Pharmacokinetics, pharmacodynamics and toxicology of new psychoactive substances (NPS): 2C-B, 4-fluoroamphetamine and benzofurans.
Drug and alcohol dependence – December 01, 2015
Source: PubMed
Summary
Surprisingly, the clinical effects of many new psychoactive substances, often sold as designer drugs or research chemicals, mirror those of common illicit drugs. A review of existing literature on substances like 2C-B and benzofurans aimed to understand their toxicology. It revealed that their clinical impact is comparable to amphetamine or MDMA, suggesting existing treatment guidelines can effectively manage related health issues.
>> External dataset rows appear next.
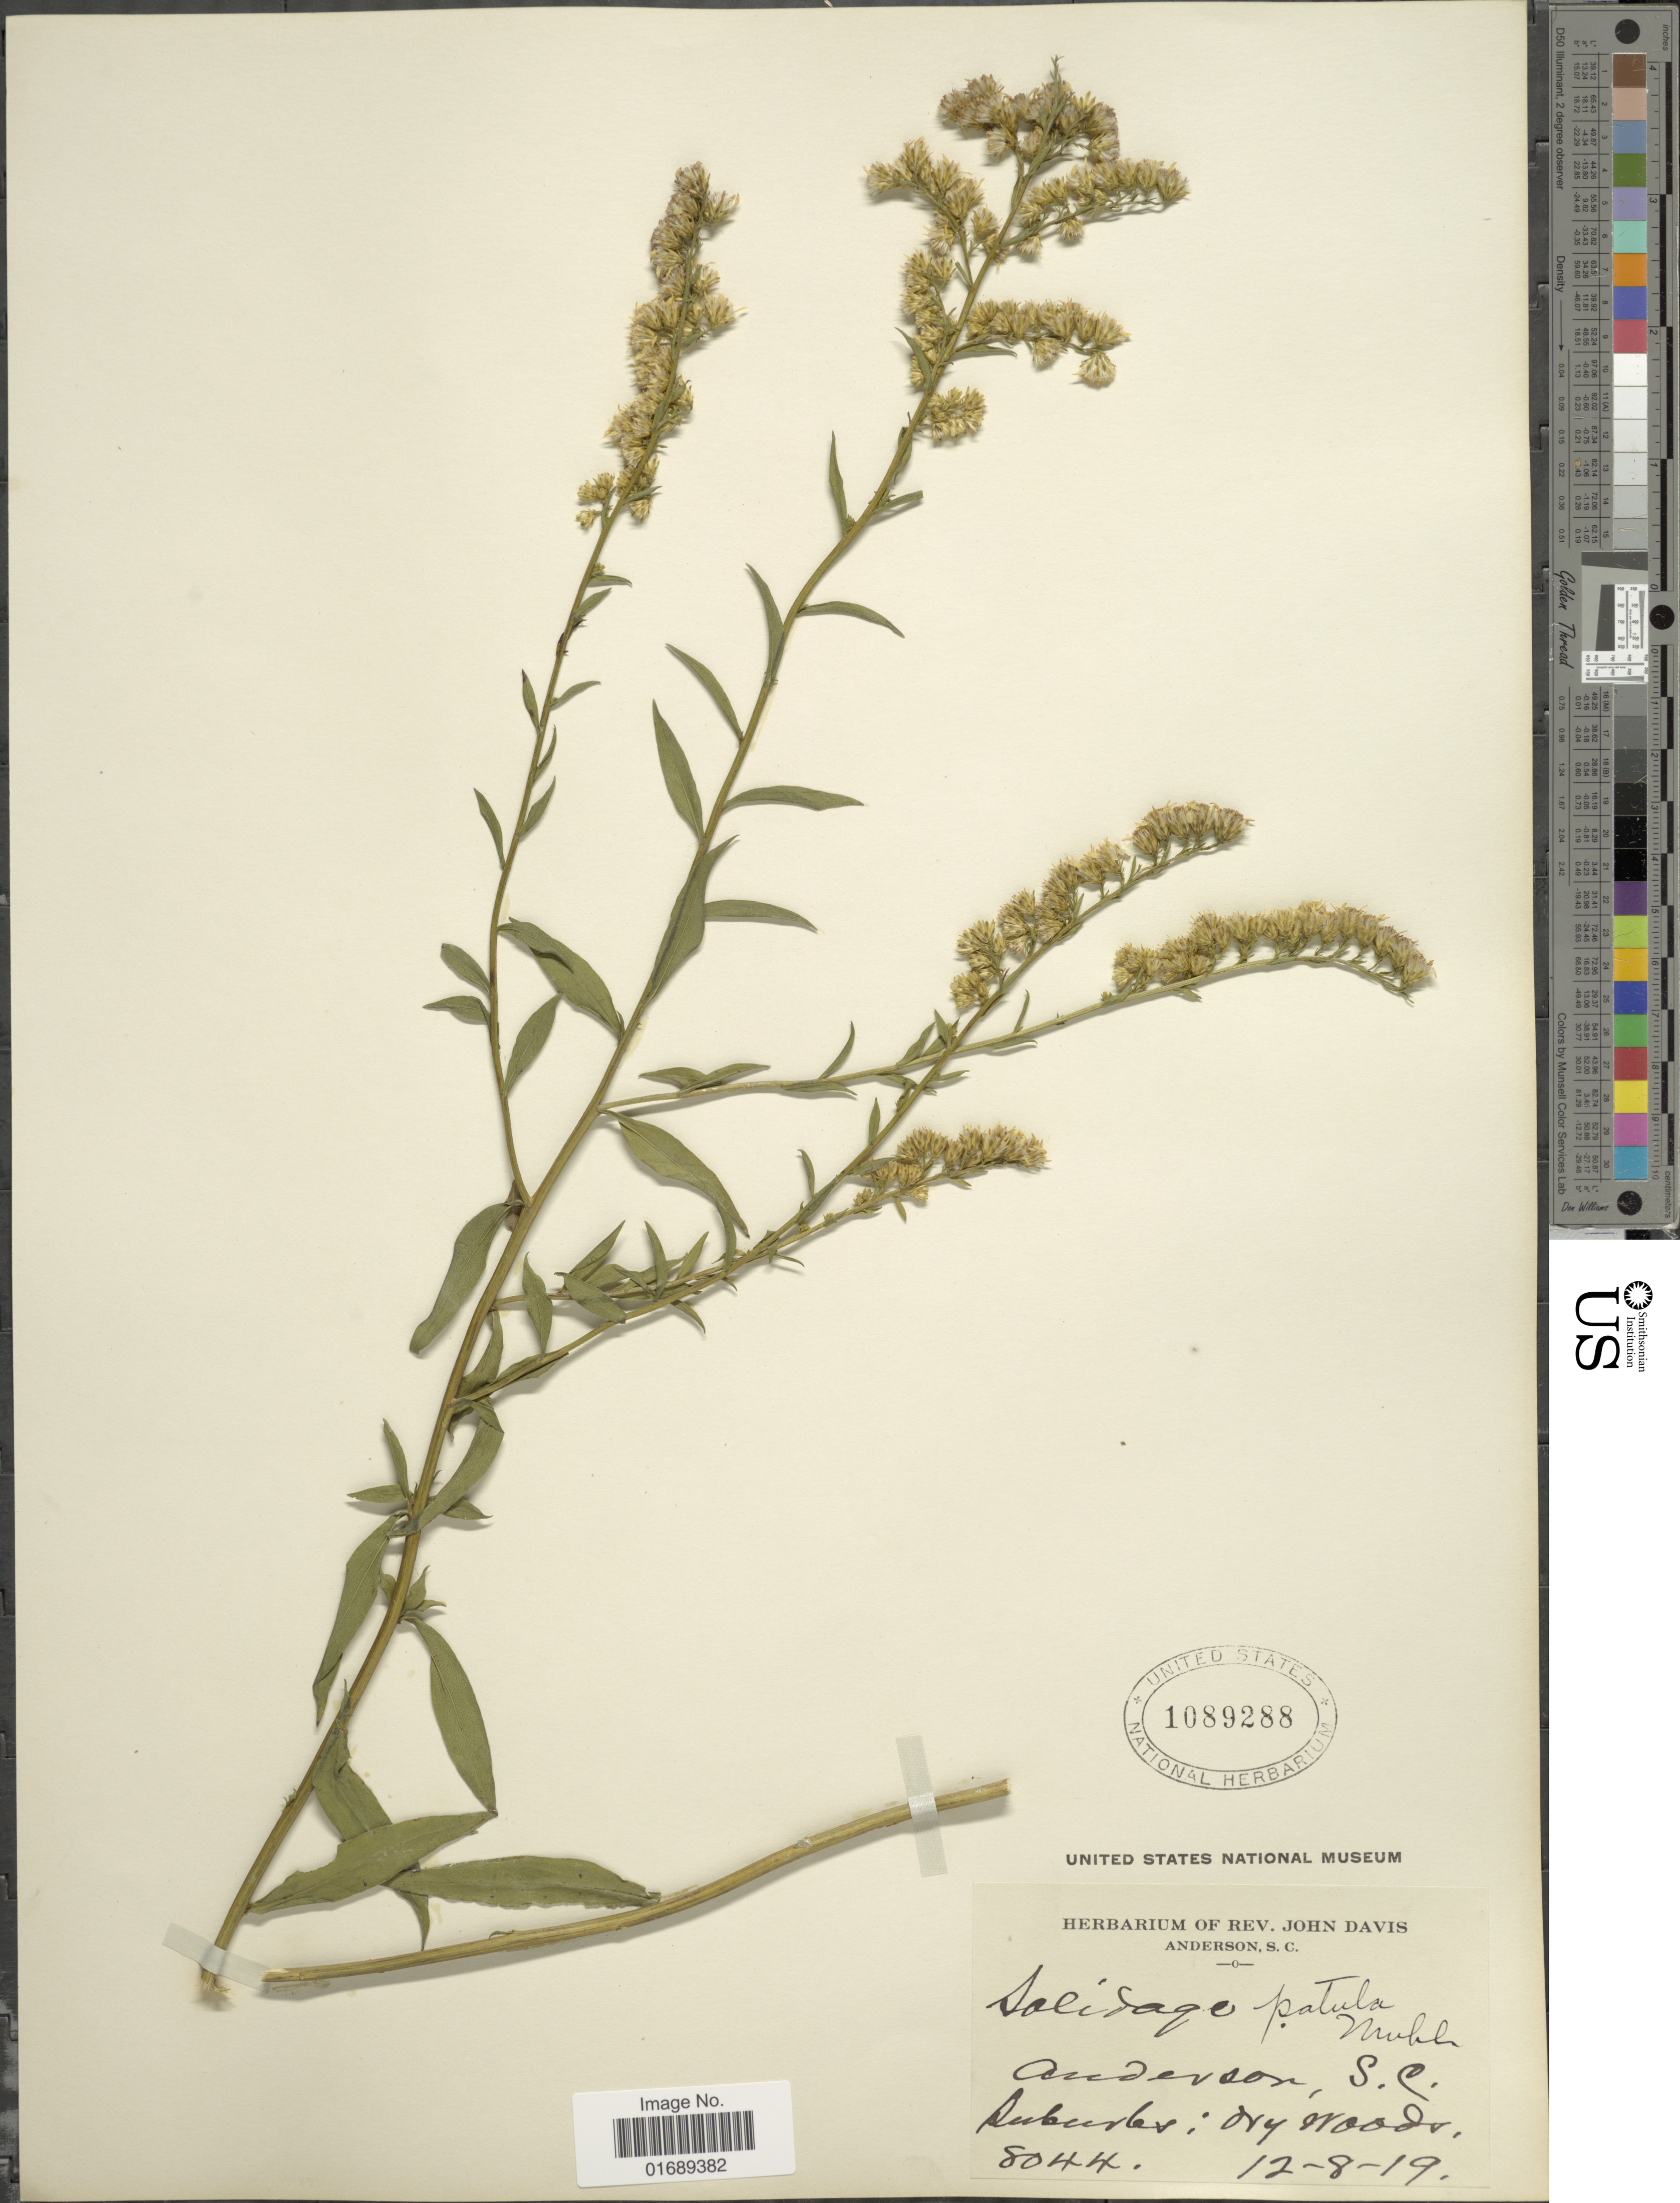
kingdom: Plantae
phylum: Tracheophyta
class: Magnoliopsida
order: Asterales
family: Asteraceae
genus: Solidago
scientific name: Solidago patula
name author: Muhl. ex Willd.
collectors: ex herb. Rev. John Davis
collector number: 8044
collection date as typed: Transcribed d/m/y: 8/12/19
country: United States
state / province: South Carolina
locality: Anderson, Suburbs: dry woods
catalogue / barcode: US 1089288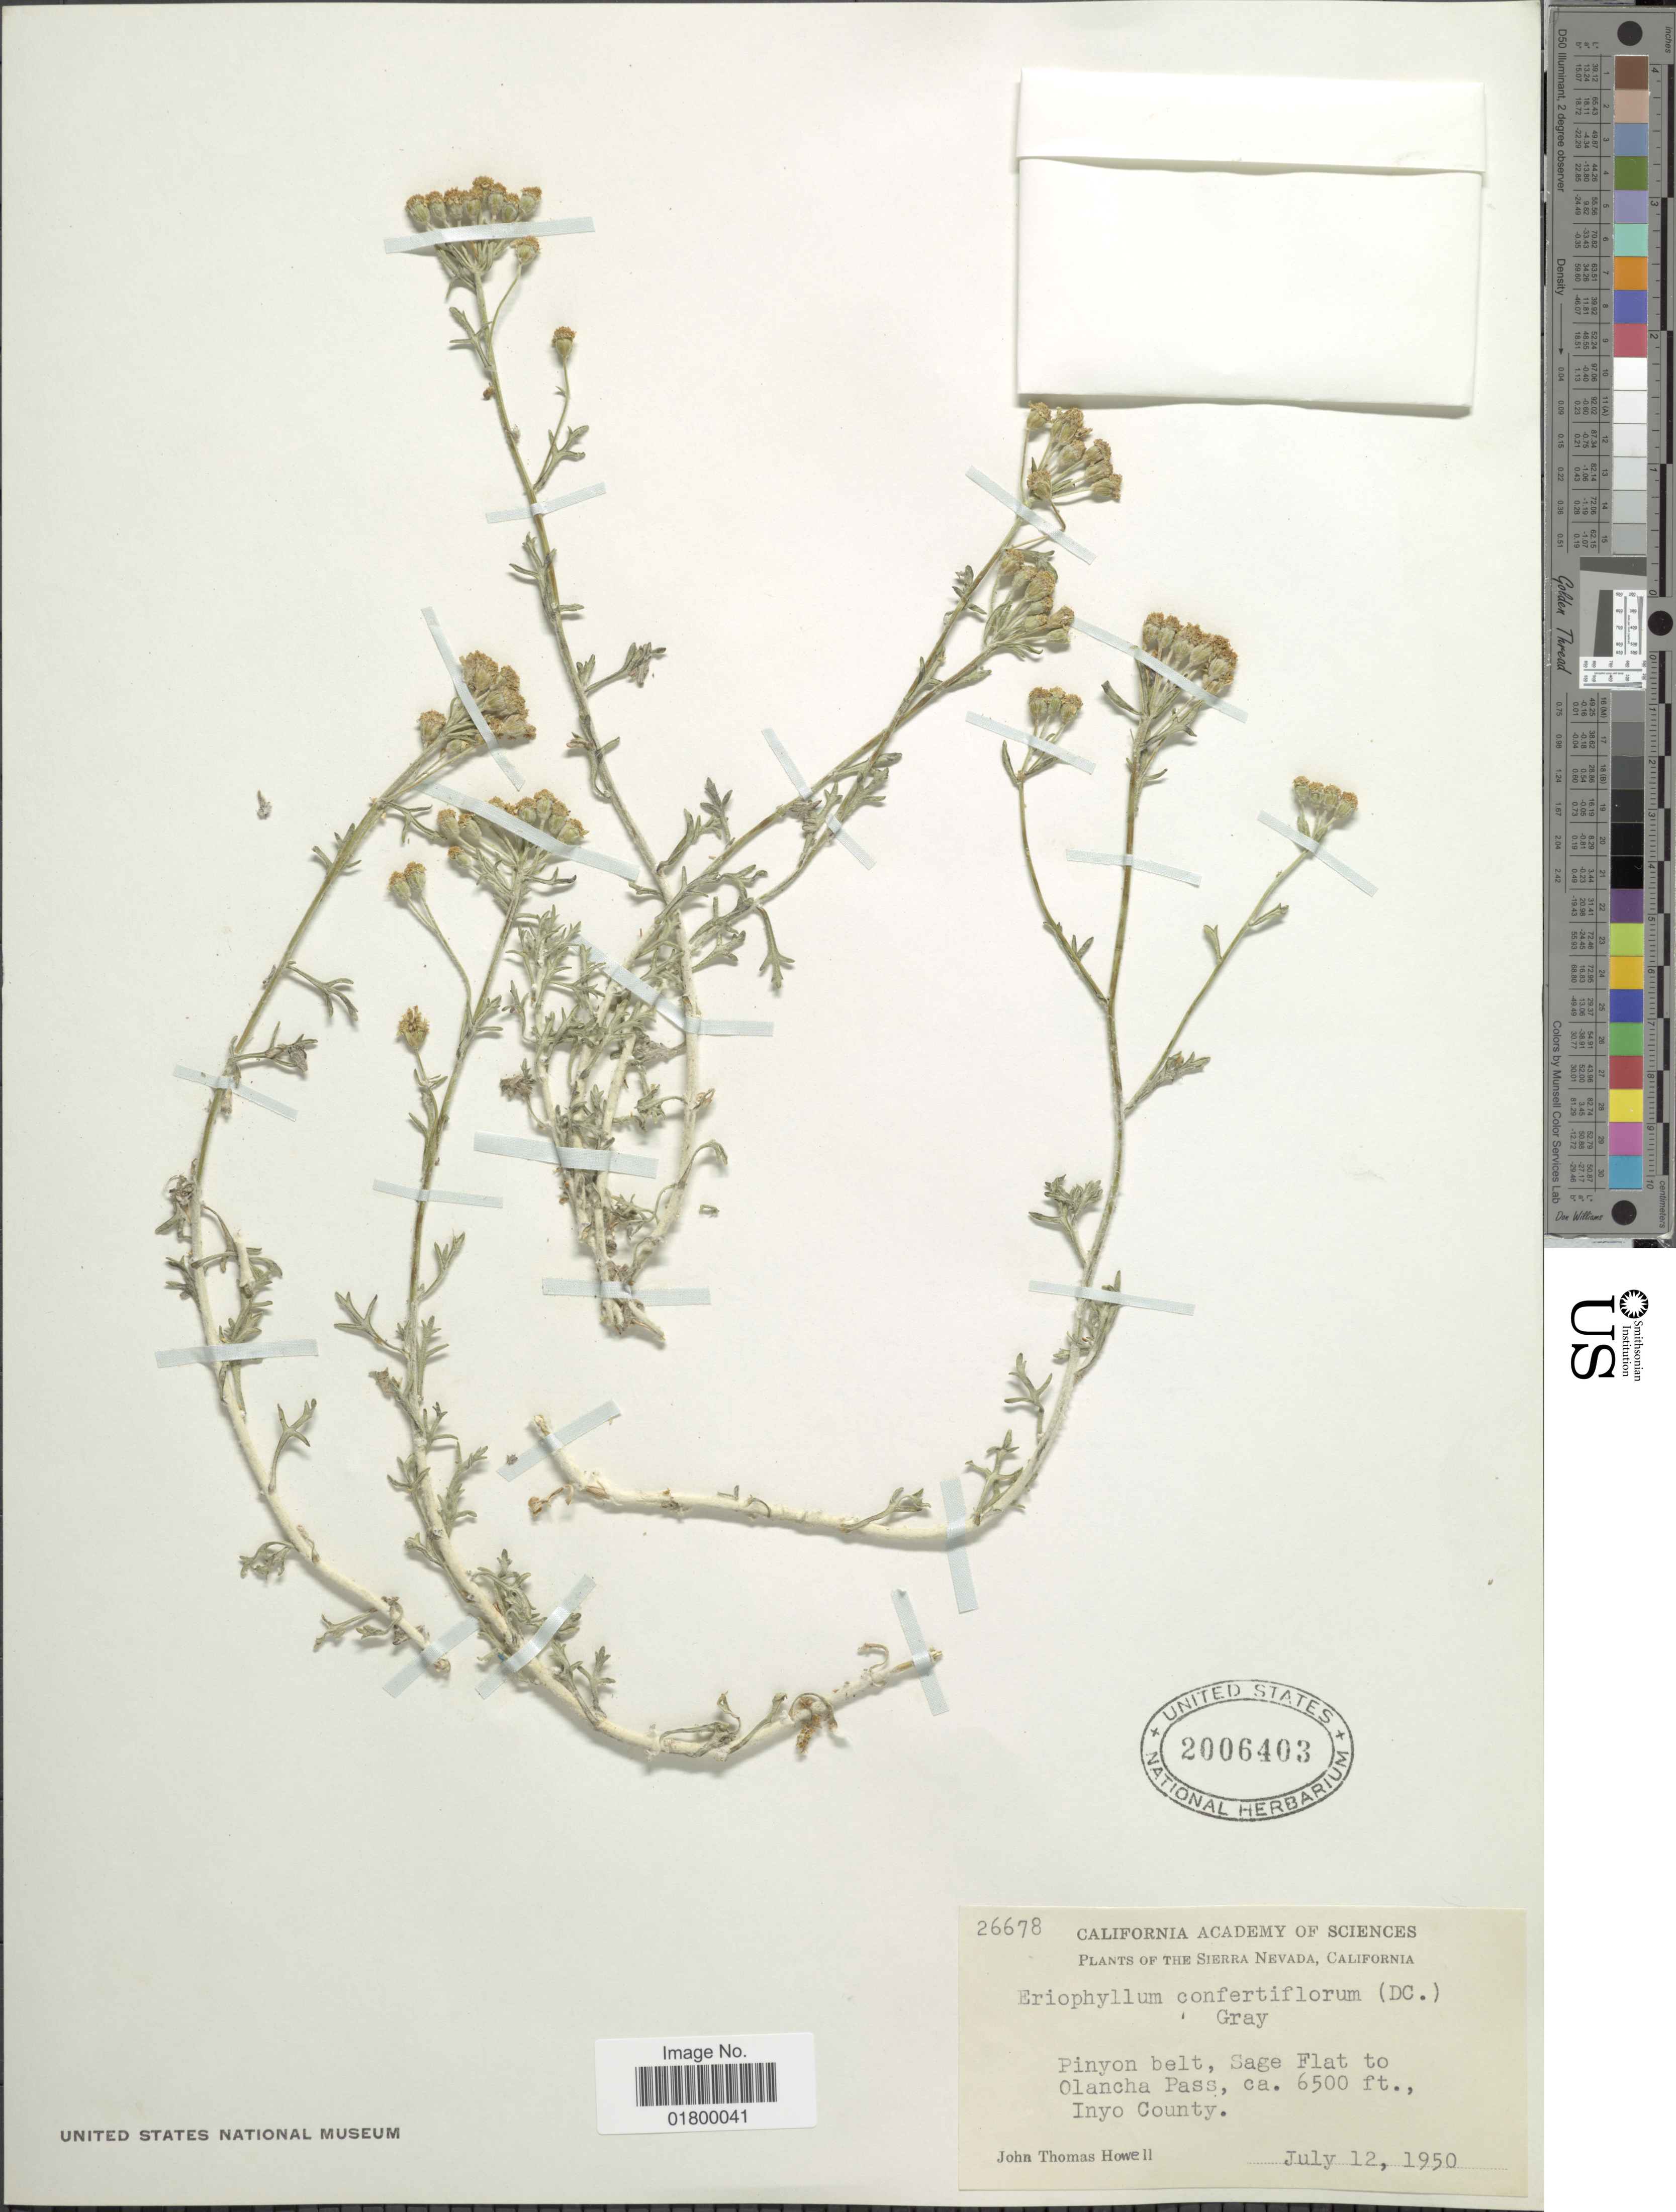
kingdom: Plantae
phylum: Tracheophyta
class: Magnoliopsida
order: Asterales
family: Asteraceae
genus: Eriophyllum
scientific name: Eriophyllum confertiflorum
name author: (DC.) A. Gray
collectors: J. T. Howell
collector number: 26678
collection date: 1950-07-12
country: United States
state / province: California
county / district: Inyo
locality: The Sierra Nevada, California, Pinyon belt, Sage Flat to Olancha Pass, Inyo County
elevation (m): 1981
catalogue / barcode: US 2006403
While current data is limited, combining clinical insights from poisons centers with screening and international collaboration can quickly identify hazardous legal highs, significantly protecting public health.
Abstract
Recently, the number of new psychoactive substances (NPS) appearing on the illicit drug market has shown a marked increase. Although many users perceive the risk of using NPS as medium or low, these substances can pose a serious health risk and several NPS have been implicated in drug-related deaths. In Europe, frequently detected NPS are 4-bromo-2,5-dimethoxyphenethylamine (2C-B), 4-fluoroamphetamine (4-FA) and benzofurans (5-(2-aminopropyl)benzofuran (5-APB) or 6-(2-aminopropyl)benzofuran (6-APB)). However, little is known about the health risks of these specific NPS. In this paper, existing literature on the pharmacokinetics and pharmacodynamics of 2C-B, 4-FA and benzofurans (5-APB/6-APB) was reviewed. Our review showed that the clinical effects of 2C-B, 4-FA and benzofurans (5-APB/6-APB) are comparable with common illicit drugs like amphetamine and 3,4-methylenedioxymethamphetamine (MDMA). Therefore, NPS toxicity can be handled by existing treatment guidelines that are based on clinical effects instead of the specific drug involved. Even so, information on the health risks of these substances is limited to a number of case reports that are complicated by confounders such as analytical difficulties, mislabelling of drugs, concomitant exposures and interindividual differences. To aid in early legislation, data on clinical effects from poisons centres and user fora should be combined with (in vitro) screening methods and collaboration on an (inter)national level is essential. As a result, potentially hazardous NPS could be detected more quickly, thereby protecting public health.